MIS-C is Multisystem Inflammatory Syndrome in Children, a condition in which many parts of the body become inflamed and has been linked to COVID-19.
“The message we should take from this is that we should be very enthusiastic about all the ways to prevent COVID, especially vaccines,” said Berger, who is also at Northwestern University Feinberg School of Medicine in Chicago. Director of Paediatric Cardiology.
A ‘wake-up call’
Study findings ‘sobering’ , is “a reminder of the seriousness of COVID infections,” said Gregory Poland, MD, an infectious disease specialist at the Mayo Clinic in Rochester, Minnesota.

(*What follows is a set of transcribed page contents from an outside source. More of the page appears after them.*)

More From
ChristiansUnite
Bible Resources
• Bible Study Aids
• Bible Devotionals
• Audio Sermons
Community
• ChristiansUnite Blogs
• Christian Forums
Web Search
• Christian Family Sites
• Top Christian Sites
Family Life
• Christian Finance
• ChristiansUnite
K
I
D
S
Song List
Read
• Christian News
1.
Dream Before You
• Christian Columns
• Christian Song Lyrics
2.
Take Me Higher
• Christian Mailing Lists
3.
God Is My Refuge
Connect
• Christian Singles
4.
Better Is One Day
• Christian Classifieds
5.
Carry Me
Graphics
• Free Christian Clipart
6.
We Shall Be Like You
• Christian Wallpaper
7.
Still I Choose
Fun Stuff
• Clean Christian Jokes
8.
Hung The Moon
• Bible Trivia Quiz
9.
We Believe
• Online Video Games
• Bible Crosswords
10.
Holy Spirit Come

“When you focus specifically on more serious conditions in this younger age group, complications from COVID are life-changing complications that will have consequences and consequences,” he said.
“I think this is a serious wake-up call for parents, [at this time] immunization rates for young children Poorly low,” Poland said.
Still in early stages
The research is instructive , but not definitive, said Professor Peter Katona, MD, PhD, an expert in medicine and infectious disease at the UCLA Fielding School of Public Health.
It is too early to draw conclusions about long-term COVID, including children, as many questions remain, he said: Long-term COVID should be defined as 1 month or 3 months after infection month symptoms? How do you define brain fog?
Katona and colleagues are studying long-term COVID interventions among UCLA students to answer some of these questions, including the incidence and effects of early intervention.
The study “has at least seven limitations,” the researchers noted. One of these is the use of medical claims data, which record long-term COVID outcomes but do not say how severe they are; some people in the no-COVID group may have been sick but not diagnosed; status is adjusted.
Poland noted that the study was done during a surge in COVID variants including Delta and Omicron. In other words, any long-term COVID effects associated with newer variants like BA.5 or BA.2.75 are unknown.